Dans le cadre du Chips Act censé doper la production américaine de semi-conducteurs, le ministère du Commerce a inclus des garde-fous pour éviter que l’argent des contribuables soit mal utilisé.
Au-delà de la désormais traditionnelle clause anti-Chine, les garde-fous négociés avec l’administration semblent toutefois davantage relever de la communication que de la contrainte. Il est par exemple précisé que les fonds ne sauraient être utilisés par des sociétés adeptes des rachats d’actions, une pratique à laquelle s’adonnent pourtant tous les fabricants ou presque. Lors des trois dernières années fiscales, Intel a ainsi dépensé 38,5 milliards de dollars pour détruire ses propres actions. Presque de quoi financer… une usine de composants dernier cri ! Autre clause : un fabricant « ne saurait recevoir davantage que ce qui s’avère nécessaire pour assurer que son projet soit implanté aux Etats-Unis » – un paramètre bien difficile à estimer, et qui entérine en creux le fait que les subventions américaines sont invitées à s’aligner sur les autres aides nationales, dans une course aux deniers publics désormais mondiale.

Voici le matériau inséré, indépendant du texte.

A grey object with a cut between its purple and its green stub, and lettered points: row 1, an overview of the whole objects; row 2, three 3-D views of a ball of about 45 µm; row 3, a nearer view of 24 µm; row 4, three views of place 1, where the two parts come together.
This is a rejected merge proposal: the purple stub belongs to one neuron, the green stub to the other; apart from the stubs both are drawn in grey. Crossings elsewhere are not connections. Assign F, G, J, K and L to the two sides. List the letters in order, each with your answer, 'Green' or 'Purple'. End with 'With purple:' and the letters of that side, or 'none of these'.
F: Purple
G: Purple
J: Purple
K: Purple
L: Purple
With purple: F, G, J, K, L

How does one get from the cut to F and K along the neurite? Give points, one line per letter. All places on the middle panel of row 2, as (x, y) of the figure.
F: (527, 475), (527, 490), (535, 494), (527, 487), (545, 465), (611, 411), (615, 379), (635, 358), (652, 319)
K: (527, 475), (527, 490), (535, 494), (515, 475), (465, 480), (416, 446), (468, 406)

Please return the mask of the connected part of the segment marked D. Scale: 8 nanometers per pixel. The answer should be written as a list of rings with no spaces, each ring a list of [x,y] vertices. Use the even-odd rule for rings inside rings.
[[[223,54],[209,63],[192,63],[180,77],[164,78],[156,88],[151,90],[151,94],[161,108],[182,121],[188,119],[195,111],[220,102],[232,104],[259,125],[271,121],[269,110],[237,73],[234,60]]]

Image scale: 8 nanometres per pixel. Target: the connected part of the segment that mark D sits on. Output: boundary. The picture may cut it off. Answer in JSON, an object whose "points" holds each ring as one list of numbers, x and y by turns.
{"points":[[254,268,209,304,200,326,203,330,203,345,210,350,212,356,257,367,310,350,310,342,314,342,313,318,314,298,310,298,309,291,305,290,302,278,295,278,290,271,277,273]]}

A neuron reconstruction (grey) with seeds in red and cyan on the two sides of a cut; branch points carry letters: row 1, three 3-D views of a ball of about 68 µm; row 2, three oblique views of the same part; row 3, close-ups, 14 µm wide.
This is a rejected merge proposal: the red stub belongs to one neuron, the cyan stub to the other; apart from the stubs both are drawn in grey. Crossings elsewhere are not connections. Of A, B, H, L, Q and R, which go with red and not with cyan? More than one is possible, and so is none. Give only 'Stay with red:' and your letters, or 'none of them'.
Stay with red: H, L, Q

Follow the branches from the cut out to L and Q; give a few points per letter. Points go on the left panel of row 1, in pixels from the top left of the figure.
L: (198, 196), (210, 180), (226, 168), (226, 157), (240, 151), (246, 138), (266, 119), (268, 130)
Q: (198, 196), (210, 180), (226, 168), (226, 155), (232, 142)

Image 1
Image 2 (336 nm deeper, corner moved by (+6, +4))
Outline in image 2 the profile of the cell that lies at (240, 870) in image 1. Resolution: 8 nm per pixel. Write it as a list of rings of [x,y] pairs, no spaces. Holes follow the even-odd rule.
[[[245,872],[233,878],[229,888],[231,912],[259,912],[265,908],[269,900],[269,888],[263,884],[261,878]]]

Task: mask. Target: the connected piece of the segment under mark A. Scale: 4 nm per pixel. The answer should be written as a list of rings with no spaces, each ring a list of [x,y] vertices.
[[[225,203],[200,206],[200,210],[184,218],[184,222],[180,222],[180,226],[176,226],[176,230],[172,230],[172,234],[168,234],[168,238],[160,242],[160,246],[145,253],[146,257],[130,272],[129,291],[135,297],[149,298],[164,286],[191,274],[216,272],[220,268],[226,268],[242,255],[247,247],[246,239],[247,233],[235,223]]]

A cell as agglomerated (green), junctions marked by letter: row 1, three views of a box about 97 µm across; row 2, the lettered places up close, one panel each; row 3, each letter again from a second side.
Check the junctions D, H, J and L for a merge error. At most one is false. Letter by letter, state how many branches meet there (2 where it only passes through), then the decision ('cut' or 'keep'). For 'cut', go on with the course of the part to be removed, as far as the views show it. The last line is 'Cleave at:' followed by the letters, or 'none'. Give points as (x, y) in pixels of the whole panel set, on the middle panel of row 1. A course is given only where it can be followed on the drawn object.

En outre, on notera que le Chips Act prévoit – et même requiert – des « incitations » locales, c’est-à-dire au niveau de l’Etat et du comté, mais souhaiterait dans le même temps décourager la course aux ristournes locales basée uniquement sur des critères purement pécuniaires et privilégier d’autres critères aussi flous que « la compétitivité locale, l’investissement dans la communauté environnante et les bienfaits économiques au sens large ». Le reste des règles imposées aux lauréats consiste à leur demander de ne pas fournir de fausses informations à l’administration, de bien investir l’argent reçu aux Etats-Unis, de ne pas l’empocher au lieu de l’investir et de respecter les réglementations et lois américaines – le minimum syndical, on en conviendra.
Bref, ces garde-fous mélangent mauvaise foi et flou artistique sous un mince vernis de bonnes intentions. Et pour cause : ils sont là avant tout pour rassurer les opposants et le grand public, en entretenant la fable d’une industrie américaine qui n’aurait plus les moyens d’investir dans des usines sur son territoire national et que sauveraient du marasme des pouvoirs publics généreux mais vigilants. En réalité, les grands fabricants américains (tout comme leurs homologues européens et asiatiques dans leurs propres plans similaires) ont profité de la pénurie de puces pour tordre le bras à leur classe politique afin de se voir octroyer de juteuses subventions, à travers un chantage totalement décomplexé à l’implantation d’usines high-tech. Ce type d’extorsion n’est, après tout, ni nouveau, ni spécifique aux semi-conducteurs : autant l’assumer.